Preventative Measures

The first and the most important preventive measure is sun protection. Routine use of high SPF sunblock and broad-spectrum sunscreens offering UVA/UVB protection is recommended. Use of protective clothing against the sunrays is advised. For individuals who strictly avoid sun, are prescribed Vitamin D supplements. Another important preventive measure is to avoid smoking, as it flares the disease.

History of Discoid Lupus Erythematosus

Although Lupus is considered a modern disease, Hippocrates first studied and noted its classic symptom of red rash in around 400 BC. Lupus is Latin for ‘wolf’ and erythema is Greek for ‘redness’; which refers to the resemblance of rash to a wolf bite or to the manner in which the rash attacks like the wolf. Since its first account by Hippocrates many people have studied and documented the condition. Pierre Cazenave first used the name of the disease in 1857 and he further described Discoid Lupus Erythematosus. The disease was studied and as more information came to light, Moriz Kaposi used the terms ‘Lupus disseminated’ and ‘Lupus discoid’. Later in 1900s Sir William Osler described the systemic form of the disease. In the 20th century Lupus Erythematosus was classified to have an autoimmune basis. There were advances in the diagnostic approaches and treatment options. Over the years a lot of insight has been gained into this disease but much remains unknown.

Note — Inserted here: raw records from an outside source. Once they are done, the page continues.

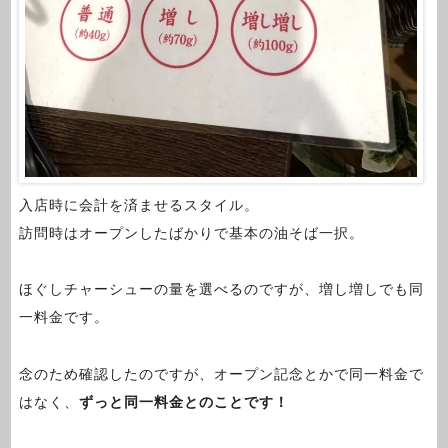
入店時に会計を済ませるスタイル。
訪問時はオープンしたばかりで基本の油そば一択。
ほぐしチャーシューの量を選べるのですが、増し増しでも同
一料金です。
念のため確認したのですが、オープン記念とかで同一料金で
はなく、
ずっと同一料金とのことです！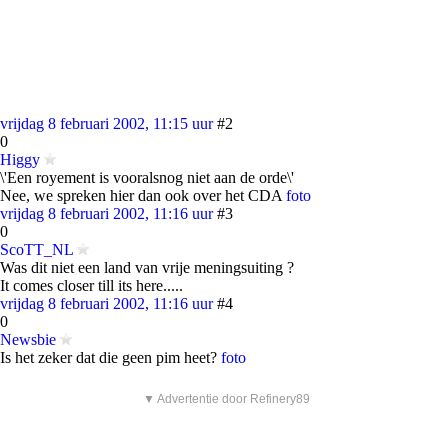
vrijdag 8 februari 2002, 11:15 uur
#2
0
Higgy
\'Een royement is vooralsnog niet aan de orde\'
Nee, we spreken hier dan ook over het CDA
foto
vrijdag 8 februari 2002, 11:16 uur
#3
0
ScoTT_NL
Was dit niet een land van vrije meningsuiting ?
It comes closer till its here.....
vrijdag 8 februari 2002, 11:16 uur
#4
0
Newsbie
Is het zeker dat die geen pim heet?
foto
▼ Advertentie door Refinery89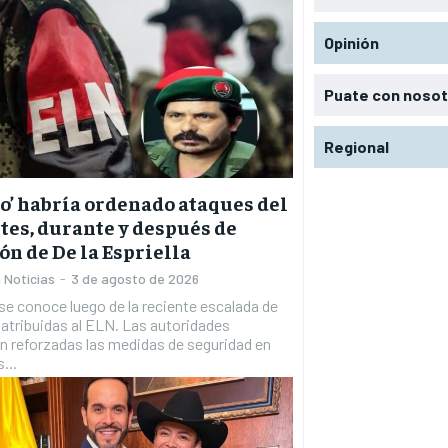
Opinión
Puate con noso
Regional
to’ habría ordenado ataques del
tes, durante y después de
ón de De la Espriella
 Noticias
-
3 de agosto de 2026
 se conoce luego de la reciente escalada de
atribuidas al ELN. Las autoridades
n reforzadas las medidas de seguridad en
...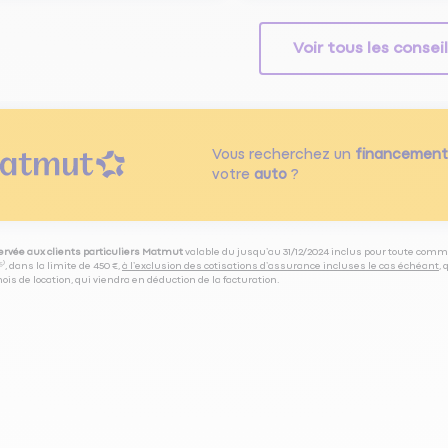
Voir tous les consei
Vous recherchez un
financement
votre
auto
?
servée aux clients particuliers Matmut
valable du jusqu’au 31/12/2024 inclus pour toute comm
⁽⁵⁾, dans la limite de 450 €,
à l’exclusion des cotisations d’assurance incluses le cas échéant
,
is de location, qui viendra en déduction de la facturation.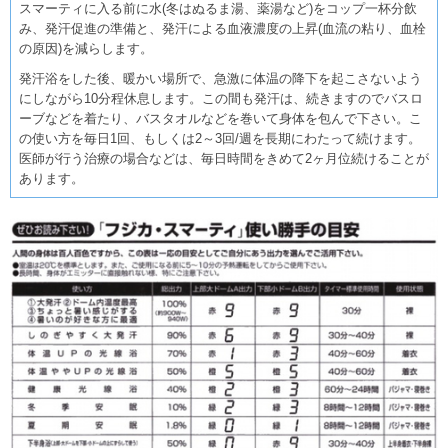
スマーティに入る前に水(冬はぬるま湯、薬湯など)をコップ一杯分飲
み、発汗促進の準備と、発汗による血液濃度の上昇(血流の粘り、血栓
の原因)を減らします。
発汗浴をした後、暖かい場所で、急激に体温の降下を起こさないよう
にしながら10分程休息します。この間も発汗は、続きますのでバスロ
ーブなどを着たり、バスタオルなどを巻いて身体を包んで下さい。こ
の使い方を毎日1回、もしくは2～3回/週を長期にわたって続けます。
医師が行う治療の場合などは、毎日時間をきめて2ヶ月位続けることが
あります。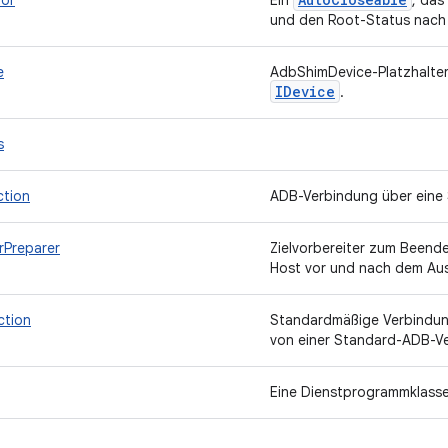
or
Ein
, das
und den Root-Status nach 
e
AdbShimDevice-Platzhalter
IDevice
.
s
tion
ADB-Verbindung über eine
Preparer
Zielvorbereiter zum Beend
Host vor und nach dem Au
tion
Standardmäßige Verbindung
von einer Standard-ADB-V
Eine Dienstprogrammklass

What are the Potential Complications of Discoid Lupus Erythematosus?

The potential complication of Discoid Lupus Erythematosus is manifestation of cicatricial alopecia that results in permanent scarring and irreversible hair loss with little scope for re-growth. Sometimes, affected areas show hyperpigmentation. Another potential complication is that, about 5%of individuals suffering from this disease develop Systemic Lupus Erythematosus.

Outlook and Prognosis of Discoid Lupus Erythematosus

Discoid Lupus Erythematosus is a chronic disease with no known cure. It is known to linger for years together. But sometimes it is also observed to go into remission spontaneously. It is however a disfiguring disease causing irreversible hair loss and permanent scars. The diagnosis of the disease is a challenge as the symptoms are similar to other skin diseases such as psoriasis or eczema. An early diagnosis provides quicker treatment and better prognosis. In any case, a proper skin care routine is a good practice to confine the disease.